Ok, will check for "de" locale (since "de" without trailing underscore is technically valid too, and there are no 3 letter locales starting with "de" so it's safe in this regard too https://www.localeplanet.com/icu/)
2) the letter "ß" is only used in German languages anyway and there is no transliteration of ß => s to be found anywhere.
This will be removed from the conditional and update the "general" transliteration of ß to ss
I think I'd prefer for this to be added to the conditial too, for clarity and consistency, to keep the replacements relevant to German locales in a single place.
But you already have "ß" in the general part - where it's transliterated to "s". However this is wrong - "ß" is always transliterated to "ss". I wasn't able to find ANY reliable sources, that transliterated "ß" => "s", like WP core does.
Nvm, makes sense Latin 1 does indeed do it like this.
3) add a 2nd arg to the function remove_accents: $locale = false (@param string $locale optionally set a locale if you do not want to use the locale of the current language)

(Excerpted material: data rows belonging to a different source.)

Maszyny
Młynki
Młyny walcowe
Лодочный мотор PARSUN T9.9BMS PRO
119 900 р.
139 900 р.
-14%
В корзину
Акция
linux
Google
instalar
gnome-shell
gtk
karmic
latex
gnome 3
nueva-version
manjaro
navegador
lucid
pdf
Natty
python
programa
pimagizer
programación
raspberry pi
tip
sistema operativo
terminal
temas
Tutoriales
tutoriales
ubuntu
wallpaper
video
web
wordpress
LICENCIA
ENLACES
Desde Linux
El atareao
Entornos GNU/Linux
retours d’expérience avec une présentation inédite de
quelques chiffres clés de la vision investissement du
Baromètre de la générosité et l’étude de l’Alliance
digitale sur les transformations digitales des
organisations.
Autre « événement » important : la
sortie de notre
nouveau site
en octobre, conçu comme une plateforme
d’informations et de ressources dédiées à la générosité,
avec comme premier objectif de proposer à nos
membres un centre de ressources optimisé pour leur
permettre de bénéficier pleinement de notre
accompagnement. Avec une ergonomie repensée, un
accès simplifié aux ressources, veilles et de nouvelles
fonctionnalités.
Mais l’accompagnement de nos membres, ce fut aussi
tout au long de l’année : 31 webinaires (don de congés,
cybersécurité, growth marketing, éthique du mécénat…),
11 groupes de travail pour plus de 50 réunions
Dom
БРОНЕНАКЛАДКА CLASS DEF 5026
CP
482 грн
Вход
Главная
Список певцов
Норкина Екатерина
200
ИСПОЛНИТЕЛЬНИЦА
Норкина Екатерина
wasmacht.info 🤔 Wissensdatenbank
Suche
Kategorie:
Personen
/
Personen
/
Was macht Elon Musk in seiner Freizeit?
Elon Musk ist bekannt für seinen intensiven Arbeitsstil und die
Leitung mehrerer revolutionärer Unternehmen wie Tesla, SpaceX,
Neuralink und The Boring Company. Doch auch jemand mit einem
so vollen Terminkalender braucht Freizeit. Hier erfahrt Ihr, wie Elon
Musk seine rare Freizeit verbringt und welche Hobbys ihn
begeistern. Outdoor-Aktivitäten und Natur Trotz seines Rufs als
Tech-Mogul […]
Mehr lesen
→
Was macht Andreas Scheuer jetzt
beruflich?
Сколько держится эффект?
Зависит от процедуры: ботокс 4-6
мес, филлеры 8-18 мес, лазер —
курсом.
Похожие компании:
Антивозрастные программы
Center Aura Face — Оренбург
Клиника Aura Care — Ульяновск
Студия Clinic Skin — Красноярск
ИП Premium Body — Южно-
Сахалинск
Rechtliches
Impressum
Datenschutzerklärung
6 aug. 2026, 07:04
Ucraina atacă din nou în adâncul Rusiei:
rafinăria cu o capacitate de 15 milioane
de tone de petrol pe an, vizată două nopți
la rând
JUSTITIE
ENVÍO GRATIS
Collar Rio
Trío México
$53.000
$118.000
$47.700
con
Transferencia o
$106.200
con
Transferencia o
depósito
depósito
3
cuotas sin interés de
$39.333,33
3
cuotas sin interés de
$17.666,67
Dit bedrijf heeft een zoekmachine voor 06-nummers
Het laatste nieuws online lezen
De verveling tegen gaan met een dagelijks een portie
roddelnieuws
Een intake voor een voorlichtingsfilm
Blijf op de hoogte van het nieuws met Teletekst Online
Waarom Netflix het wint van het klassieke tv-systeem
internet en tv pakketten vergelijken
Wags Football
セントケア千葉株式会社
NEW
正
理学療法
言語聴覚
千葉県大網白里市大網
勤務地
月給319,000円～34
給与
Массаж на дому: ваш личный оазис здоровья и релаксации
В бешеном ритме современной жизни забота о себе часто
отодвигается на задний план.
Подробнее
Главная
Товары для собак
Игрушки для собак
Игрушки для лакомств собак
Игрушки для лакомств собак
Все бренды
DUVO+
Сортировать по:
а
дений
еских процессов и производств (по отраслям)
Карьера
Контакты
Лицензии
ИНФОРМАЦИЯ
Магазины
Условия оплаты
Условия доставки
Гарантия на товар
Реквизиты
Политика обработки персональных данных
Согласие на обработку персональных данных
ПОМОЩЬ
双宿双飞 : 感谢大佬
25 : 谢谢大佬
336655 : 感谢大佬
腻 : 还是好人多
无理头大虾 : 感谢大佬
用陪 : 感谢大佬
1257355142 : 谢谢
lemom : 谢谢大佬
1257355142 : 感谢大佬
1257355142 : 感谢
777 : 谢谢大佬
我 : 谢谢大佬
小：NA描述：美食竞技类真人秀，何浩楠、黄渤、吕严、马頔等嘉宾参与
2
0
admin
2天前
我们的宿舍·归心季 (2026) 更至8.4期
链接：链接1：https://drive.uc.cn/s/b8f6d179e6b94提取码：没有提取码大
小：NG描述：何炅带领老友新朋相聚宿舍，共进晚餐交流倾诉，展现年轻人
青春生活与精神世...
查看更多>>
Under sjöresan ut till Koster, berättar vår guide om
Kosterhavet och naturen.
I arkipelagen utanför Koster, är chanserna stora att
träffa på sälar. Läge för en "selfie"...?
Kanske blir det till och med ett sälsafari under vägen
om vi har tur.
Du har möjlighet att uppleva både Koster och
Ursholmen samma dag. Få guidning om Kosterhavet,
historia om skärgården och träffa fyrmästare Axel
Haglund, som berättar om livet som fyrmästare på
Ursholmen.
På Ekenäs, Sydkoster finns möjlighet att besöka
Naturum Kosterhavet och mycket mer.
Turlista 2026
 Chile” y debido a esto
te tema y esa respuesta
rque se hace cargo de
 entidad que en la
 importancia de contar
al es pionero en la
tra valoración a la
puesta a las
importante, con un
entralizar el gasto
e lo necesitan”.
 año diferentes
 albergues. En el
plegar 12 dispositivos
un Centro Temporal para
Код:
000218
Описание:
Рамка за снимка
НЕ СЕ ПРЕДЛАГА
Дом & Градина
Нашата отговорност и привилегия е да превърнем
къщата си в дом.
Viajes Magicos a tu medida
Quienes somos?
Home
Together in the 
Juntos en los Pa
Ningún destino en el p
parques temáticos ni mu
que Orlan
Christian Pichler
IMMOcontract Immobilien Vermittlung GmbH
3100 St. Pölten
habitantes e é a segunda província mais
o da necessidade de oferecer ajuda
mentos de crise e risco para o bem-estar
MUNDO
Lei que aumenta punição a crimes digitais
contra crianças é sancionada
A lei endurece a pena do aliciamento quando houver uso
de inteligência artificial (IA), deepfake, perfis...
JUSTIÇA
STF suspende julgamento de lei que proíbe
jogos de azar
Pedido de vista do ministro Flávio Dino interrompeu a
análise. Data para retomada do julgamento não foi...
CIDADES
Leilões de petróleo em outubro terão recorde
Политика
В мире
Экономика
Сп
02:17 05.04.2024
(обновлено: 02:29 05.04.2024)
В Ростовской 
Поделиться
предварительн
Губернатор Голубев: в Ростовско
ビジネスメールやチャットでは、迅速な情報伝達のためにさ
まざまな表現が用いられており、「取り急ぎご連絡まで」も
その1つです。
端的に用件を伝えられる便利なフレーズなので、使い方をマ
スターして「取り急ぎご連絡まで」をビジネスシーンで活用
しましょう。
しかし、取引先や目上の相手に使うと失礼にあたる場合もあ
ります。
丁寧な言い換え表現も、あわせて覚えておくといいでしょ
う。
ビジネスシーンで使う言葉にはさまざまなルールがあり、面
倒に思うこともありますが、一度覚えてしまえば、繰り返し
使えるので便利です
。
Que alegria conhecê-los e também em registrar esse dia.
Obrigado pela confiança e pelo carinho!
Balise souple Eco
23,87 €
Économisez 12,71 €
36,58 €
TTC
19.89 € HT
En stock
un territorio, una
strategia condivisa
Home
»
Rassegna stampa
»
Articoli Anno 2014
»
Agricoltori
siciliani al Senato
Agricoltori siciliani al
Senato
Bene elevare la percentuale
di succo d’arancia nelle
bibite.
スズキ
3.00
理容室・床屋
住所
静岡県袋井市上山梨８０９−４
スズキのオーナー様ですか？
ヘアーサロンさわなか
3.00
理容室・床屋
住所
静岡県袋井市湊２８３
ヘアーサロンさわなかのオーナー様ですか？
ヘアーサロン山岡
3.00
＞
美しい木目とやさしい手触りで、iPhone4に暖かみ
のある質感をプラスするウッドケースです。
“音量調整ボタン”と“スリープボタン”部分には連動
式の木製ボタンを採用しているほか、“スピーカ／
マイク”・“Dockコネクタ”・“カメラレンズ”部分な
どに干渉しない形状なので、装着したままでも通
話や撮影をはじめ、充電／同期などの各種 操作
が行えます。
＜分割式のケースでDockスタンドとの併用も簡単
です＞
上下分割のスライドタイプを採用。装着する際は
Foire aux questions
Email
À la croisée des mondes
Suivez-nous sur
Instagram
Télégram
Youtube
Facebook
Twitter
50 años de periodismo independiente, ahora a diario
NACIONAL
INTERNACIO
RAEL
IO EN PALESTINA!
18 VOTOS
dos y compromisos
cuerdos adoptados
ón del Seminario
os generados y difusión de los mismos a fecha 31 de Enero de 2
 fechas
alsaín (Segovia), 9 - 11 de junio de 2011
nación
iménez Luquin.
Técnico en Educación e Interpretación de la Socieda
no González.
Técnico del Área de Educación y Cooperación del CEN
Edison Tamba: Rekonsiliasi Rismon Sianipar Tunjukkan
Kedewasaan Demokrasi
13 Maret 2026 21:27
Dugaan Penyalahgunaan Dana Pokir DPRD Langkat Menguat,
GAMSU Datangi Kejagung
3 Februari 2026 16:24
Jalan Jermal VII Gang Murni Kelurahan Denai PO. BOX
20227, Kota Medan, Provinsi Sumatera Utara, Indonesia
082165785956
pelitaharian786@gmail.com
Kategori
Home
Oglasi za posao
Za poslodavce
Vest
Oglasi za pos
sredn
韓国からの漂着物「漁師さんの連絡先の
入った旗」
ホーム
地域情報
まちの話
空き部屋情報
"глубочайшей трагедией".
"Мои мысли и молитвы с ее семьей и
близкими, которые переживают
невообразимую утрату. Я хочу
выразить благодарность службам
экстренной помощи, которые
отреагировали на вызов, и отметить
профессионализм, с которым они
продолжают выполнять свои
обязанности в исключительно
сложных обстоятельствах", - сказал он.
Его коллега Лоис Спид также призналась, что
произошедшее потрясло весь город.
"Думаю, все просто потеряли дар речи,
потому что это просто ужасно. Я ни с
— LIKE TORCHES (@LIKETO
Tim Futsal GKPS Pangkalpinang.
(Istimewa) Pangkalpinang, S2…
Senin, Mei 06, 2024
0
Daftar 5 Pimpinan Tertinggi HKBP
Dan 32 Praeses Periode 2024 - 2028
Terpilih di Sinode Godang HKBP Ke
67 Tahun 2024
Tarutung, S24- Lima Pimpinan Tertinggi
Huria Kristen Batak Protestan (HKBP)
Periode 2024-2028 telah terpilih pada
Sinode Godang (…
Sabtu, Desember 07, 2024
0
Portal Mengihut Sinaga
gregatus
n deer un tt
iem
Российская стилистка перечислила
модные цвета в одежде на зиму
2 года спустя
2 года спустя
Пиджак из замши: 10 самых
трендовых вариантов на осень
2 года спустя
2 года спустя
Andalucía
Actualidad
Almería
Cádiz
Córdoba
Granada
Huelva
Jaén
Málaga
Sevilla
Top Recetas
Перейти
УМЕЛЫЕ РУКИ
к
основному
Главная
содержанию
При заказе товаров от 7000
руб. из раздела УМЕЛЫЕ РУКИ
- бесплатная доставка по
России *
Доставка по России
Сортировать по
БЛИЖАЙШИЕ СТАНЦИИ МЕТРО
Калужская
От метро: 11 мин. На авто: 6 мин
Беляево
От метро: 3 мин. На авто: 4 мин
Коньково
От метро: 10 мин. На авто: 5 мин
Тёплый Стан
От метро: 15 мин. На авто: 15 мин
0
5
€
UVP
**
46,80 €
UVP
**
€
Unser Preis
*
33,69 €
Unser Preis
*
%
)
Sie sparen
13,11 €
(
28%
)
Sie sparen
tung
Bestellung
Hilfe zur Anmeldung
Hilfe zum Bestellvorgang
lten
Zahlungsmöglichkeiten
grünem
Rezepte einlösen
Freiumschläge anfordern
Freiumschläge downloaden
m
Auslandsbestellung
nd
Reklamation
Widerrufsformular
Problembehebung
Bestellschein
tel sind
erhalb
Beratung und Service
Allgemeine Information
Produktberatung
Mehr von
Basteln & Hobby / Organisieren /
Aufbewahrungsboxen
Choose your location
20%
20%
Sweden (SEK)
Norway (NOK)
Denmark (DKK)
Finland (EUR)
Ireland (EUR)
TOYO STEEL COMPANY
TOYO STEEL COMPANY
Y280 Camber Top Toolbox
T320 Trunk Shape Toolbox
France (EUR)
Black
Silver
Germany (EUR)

I think this can already be achieved by using
switch_to_locale()
andrestore_previous_locale()
:
$switched_locale = switch_to_locale( '...' ); $string = remove_accents( $string ); if ( $switched_locale ) { restore_previous_locale(); }The same approach is used when sending emails in user's language instead of site language, without the need for passing any additional parameters to the functions.
Good point, I should have mentioned before (since I was aware of this):
Calling switch_to_locale will load all strings of that locale - this has a major impact on performance and memory-consumption (up to the point of OOM errors, which can be quickly reached if we have a website that serves multiple European markets/languages).
For the given use case of "remove_accents" this is breaking a fly on the wheel (which WP is struggling with in loads of other areas already, don't want to make it even worse)
I think adding an optional $locale parameter would be a non-invasive change, that would not impact performance and not break anything either. Additionally it would make any user directly aware, that remove_accents is a locale aware function, where locale decides what "result" you get.
#11
@
3 years ago
- Keywords reporter-feedback removed
Updated the pull request now to accomodate your suggestions @SergeyBiryukov
#13
@
3 years ago
- Owner set to SergeyBiryukov
- Resolution set to fixed
- Status changed from new to closed
In 52809:
SergeyBiryukov commented on PR #1860:
3 years ago
#15
Thanks for the PR! Merged in https://core.trac.wordpress.org/changeset/52809.
Thanks for the report @malthert . What specific problems are you seeing? And which language(s) are you using?